So he's seeing the ball better?

I don't know about that - he's swinging at more balls outside the zone, so it looks like more just an approach change. 

Well great! 

Well... 

Hey what's wrong? 

Nothing. But as you can imagine his BA isn't going to be .345. It'll be more like .325. Which is good don't get me wrong but there's that power drop. That lines up with his bad years. We're talking 15ish homers. 

Could it be just a HR/FB luck?

It could but then again - the hard hit%, the power, etc. He's not hitting the ball superhard. I'd say it isn't just bad luck it's sort of by design. 

 But .325 say... 20 homers, some walks, that's not bad

No it is good. But its not great. Not really. It's sort of good season DJ LeMahieu but without the defensive versatility.  Mark Grace but without the defense. It's just an unusual combination that's all. A high average contact first baseman that can't field particularly well.  The best comparison might be David Segui? But even he probably fielded better. You usually save 1B for the lumbering power hitter. 

So... is it a problem? 

Well it's a problem in that the Nats rank 14th in the NL in homers. If you want more power you generally stick them in the DH (where Cruz might be dead) at 1B (where Bell is doing this) or in the corner OF (where Soto IS hitting for power). So the Nats don't have a lot of options to cover for that power loss. Again - a good hitter is a good hitter so you don't move him off but you may have to get creative elsewhere to find that power if this is the New Bell and you keep him around.

Conclusion? 

Bell's start is obviously skewed but the general direction is looking more and more real. We'll keep an eye on that LD% (22.5%) and the K% (11%) to see if those hold, as well as hard hit % and homers over the next 3 weeks. If it's real that's good and does make him a better hitter than we saw last year but not THAT much better and it might present a line-up construction issue for the team. But given the team has a lot of crap "is 1B the best place for a good hitter that doesn't hit homers" is very low down the list of problems to address.

Thursday, May 12, 2022

Wanted Nelson Cruz - Dead or Alive?

The Nats beat up on TY-LORE "Don't spell it McGill" Megill last night. It was a fun game for you guys because after it looked like it would go hard the other way - Mets scoring 3 before the Nats even got up - it swung right back to the Nats with a Soto homer and a lot of other hits. The bottom of the second and a Nelson Cruz homer put the game squarely in the Nats hands and you could go off and do other things or not.  It was fun for me because some joker at WFAN the other day picked Megill over Cortes in a Mets vs Yankees rotation discussion which was nonsense* and I'm glad to see it thrown immediately back in his face.

- Data section
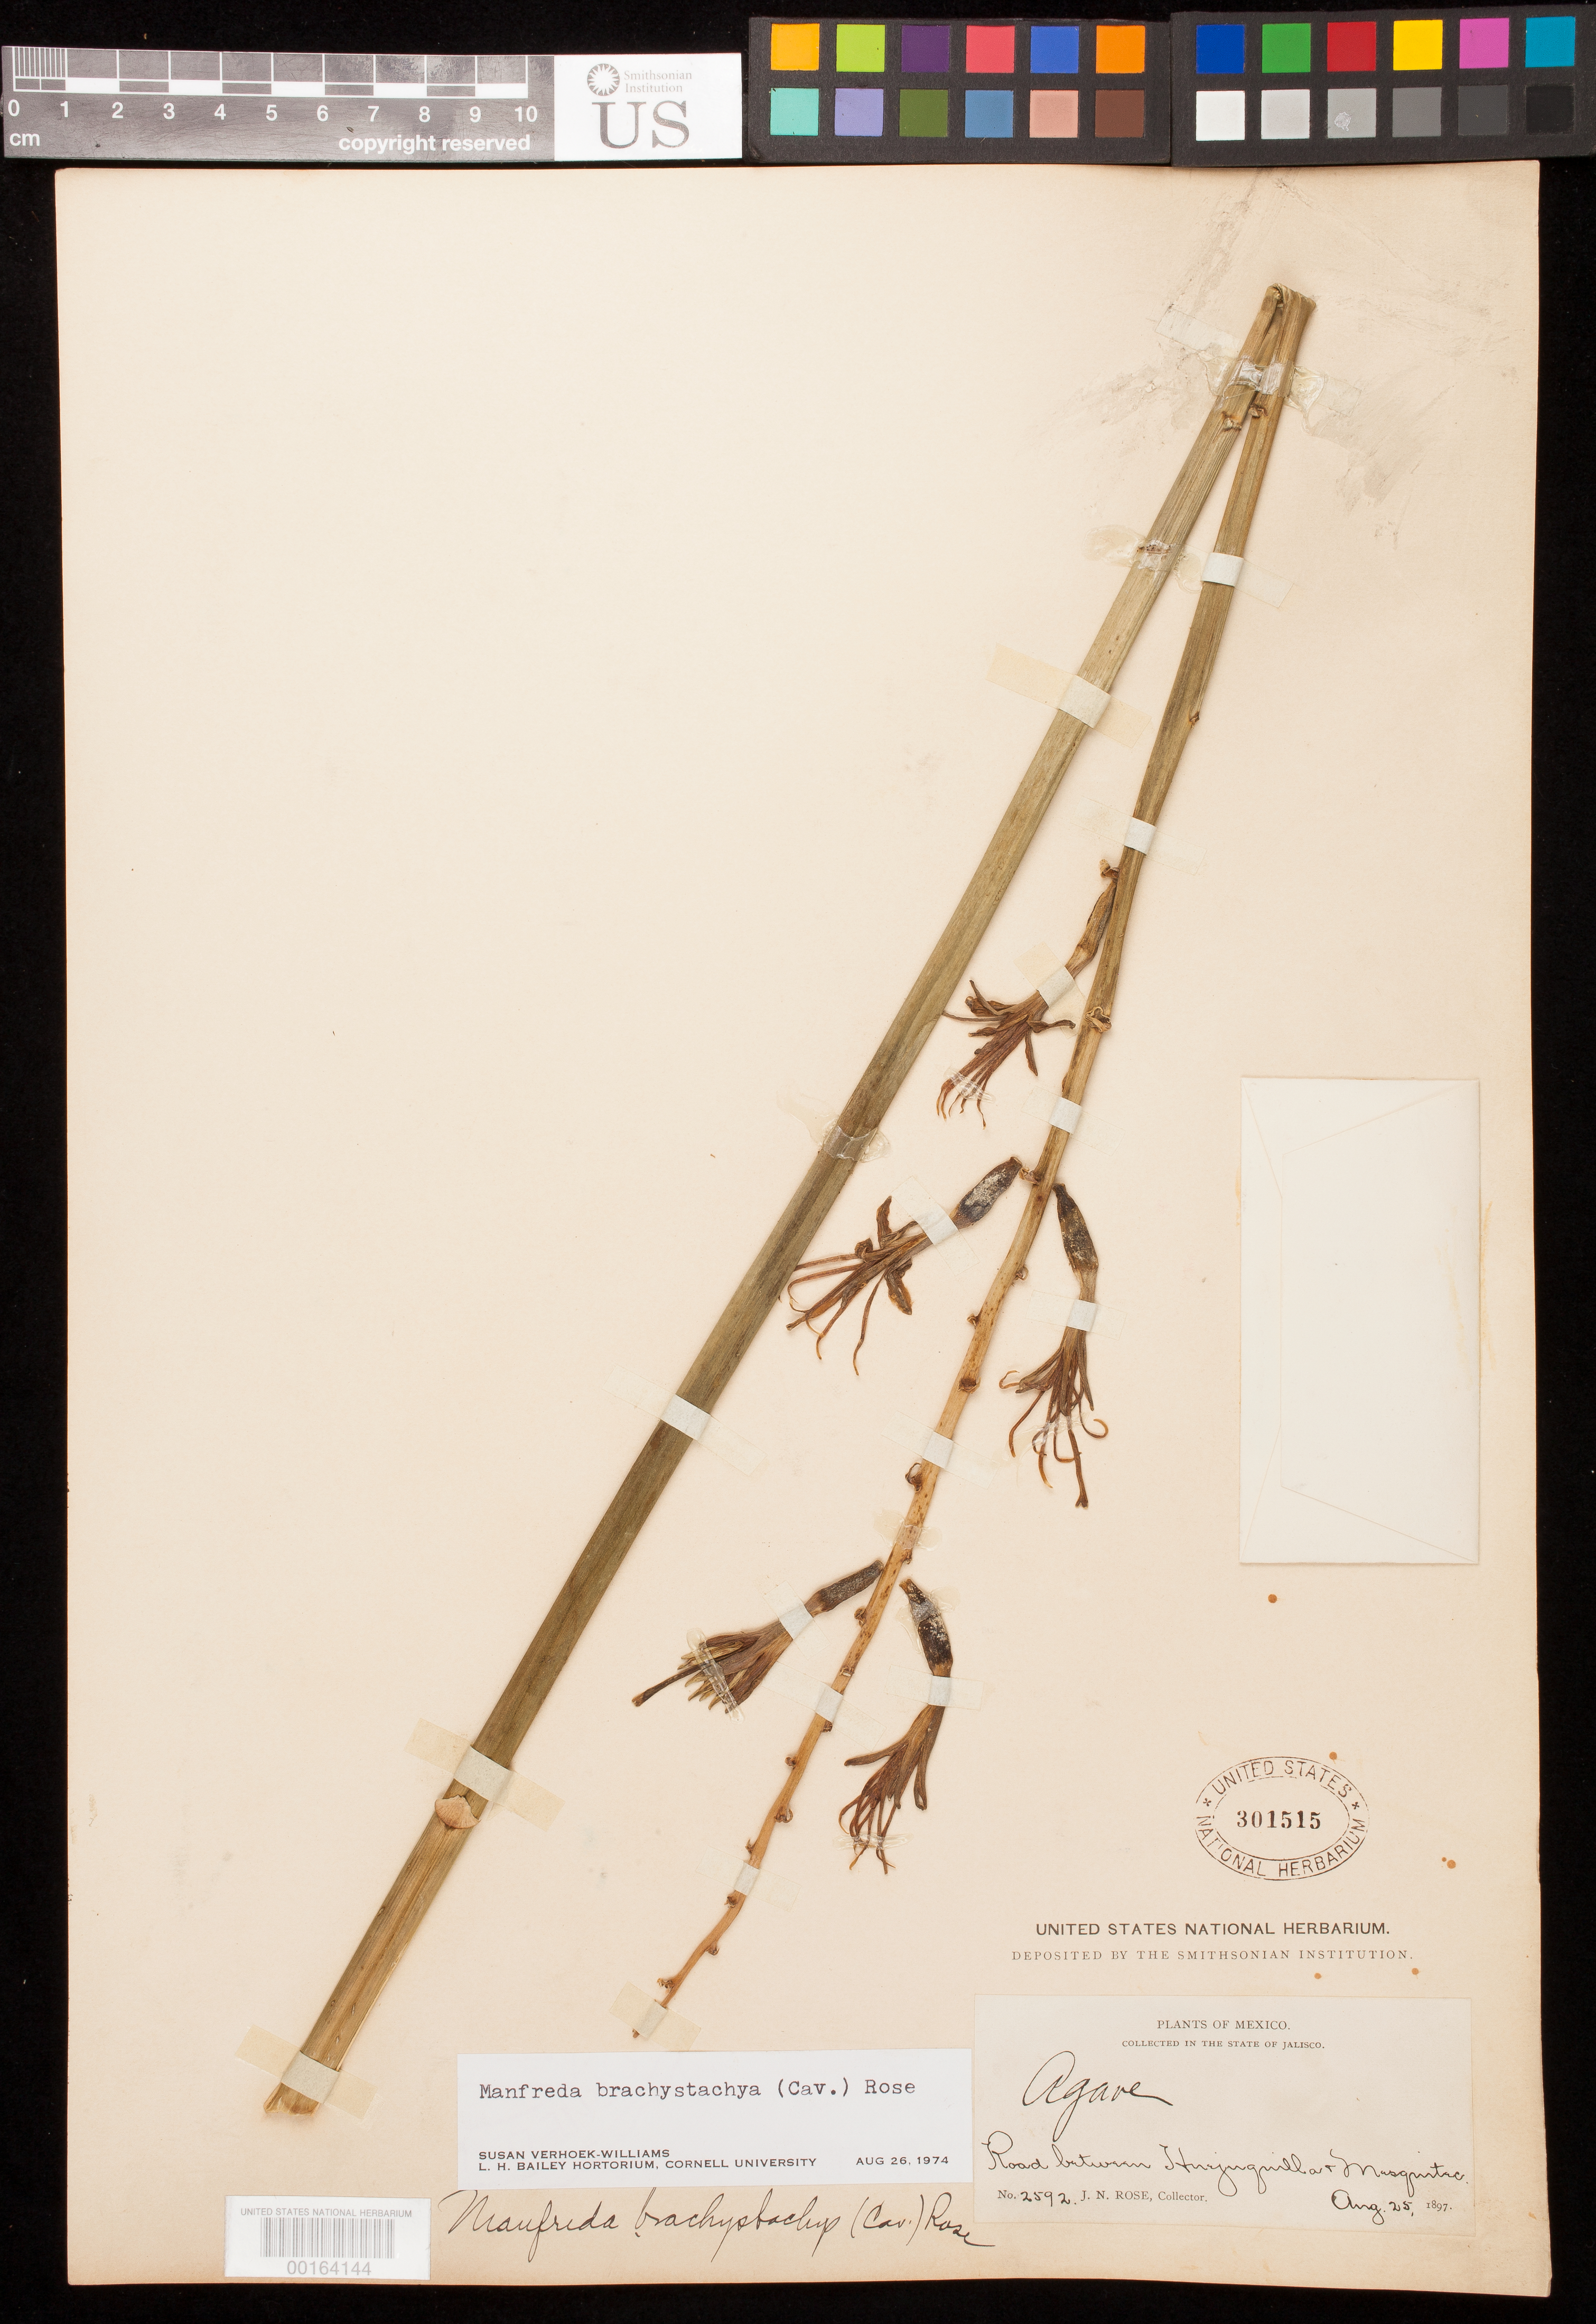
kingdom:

- Problems to work on
1. According to the baseball post, where do the Nats rank in the NL in homers?
2. Please write out the part of the baseball post that opens with the words containing "Well great!" and closes with "talking 15ish homers.".
The data plays no part in what you are asked to do.

- Answer list
1. 14th

2.
Well great! 

Well... 

Hey what's wrong? 

Nothing. But as you can imagine his BA isn't going to be .345. It'll be more like .325. Which is good don't get me wrong but there's that power drop. That lines up with his bad years. We're talking 15ish homers.